Noosphere89 comments on AI #29: Take a Deep Breath

Noosphere89 15 Sep 2023 23:17 UTC
2 points
−5

However, if “aligning AI” is actually easier than “aligning the CCP” or “aligning Trump” (or whoever has a bunch of power in the next 2-20 years (depending on your timelines and how you read the political forecasts))… then maybe mass proliferation would be good?

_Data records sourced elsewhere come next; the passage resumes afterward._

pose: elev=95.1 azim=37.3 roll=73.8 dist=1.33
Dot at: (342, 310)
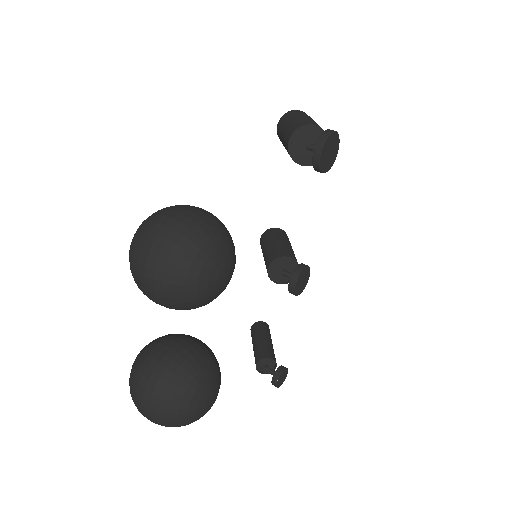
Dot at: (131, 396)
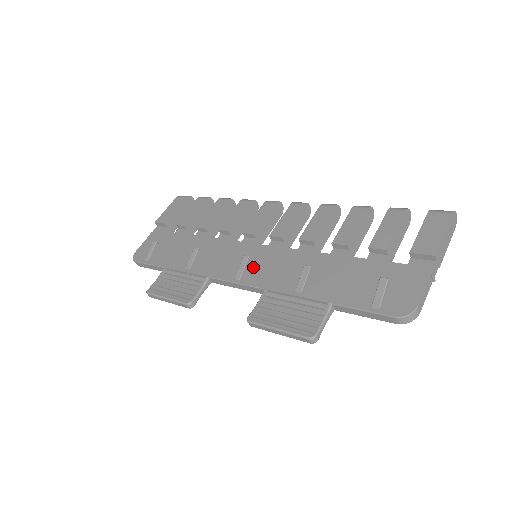
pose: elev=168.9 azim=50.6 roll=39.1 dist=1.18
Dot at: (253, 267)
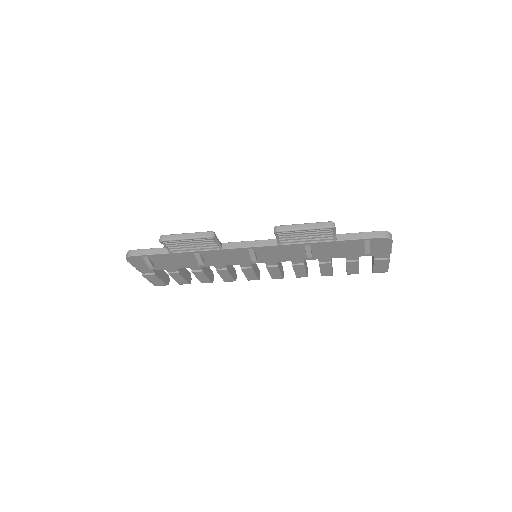
Dot at: occluded
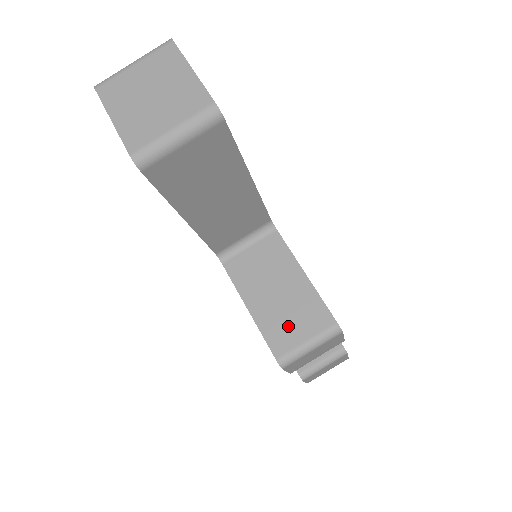
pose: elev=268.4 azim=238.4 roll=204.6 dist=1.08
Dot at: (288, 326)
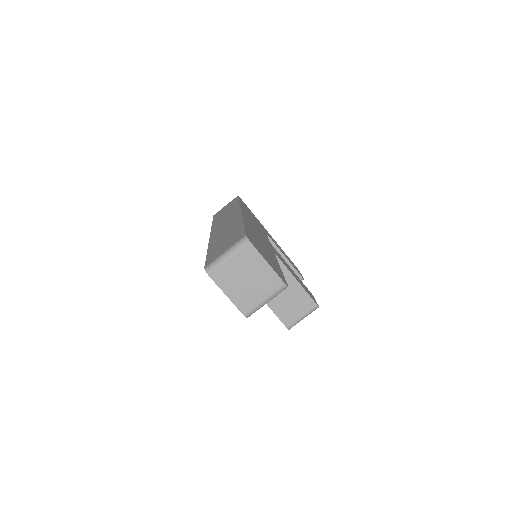
Dot at: (291, 310)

Something like this would definitely be my reasoning. In general, a big disagreement that seems to animate me compared to a lot of doomers like Zvi or Eliezer Yudkowsky is that to a large extent, I think the AI accident safety problem by default will be solved, either by making AIs shutdownable, or by aligning them, or by making them corrigible, and I see pretty huge progress that others don’t see. I also see the lack of good predictions from a lot of doomy sources, especially MIRI beyond doom that have panned out as another red flag, because they imply that there isn’t much reason to trust that their world-models, especially the most doomy ones have any relation to reality

Thus, I’m much more concerned about outcomes where we successfully align AI, but something like The Benevolence of the Butcher scenario happens, where the state and/or capitalists mostly control AI, and very bad things happen because the assumptions that held up industrial society crumble away. Very critically, one key difference between this scenario and common AI risk scenarios is that it makes a lot of anti-open source AI movements look quite worrisome, and AI governance interventions can and arguably will backfire.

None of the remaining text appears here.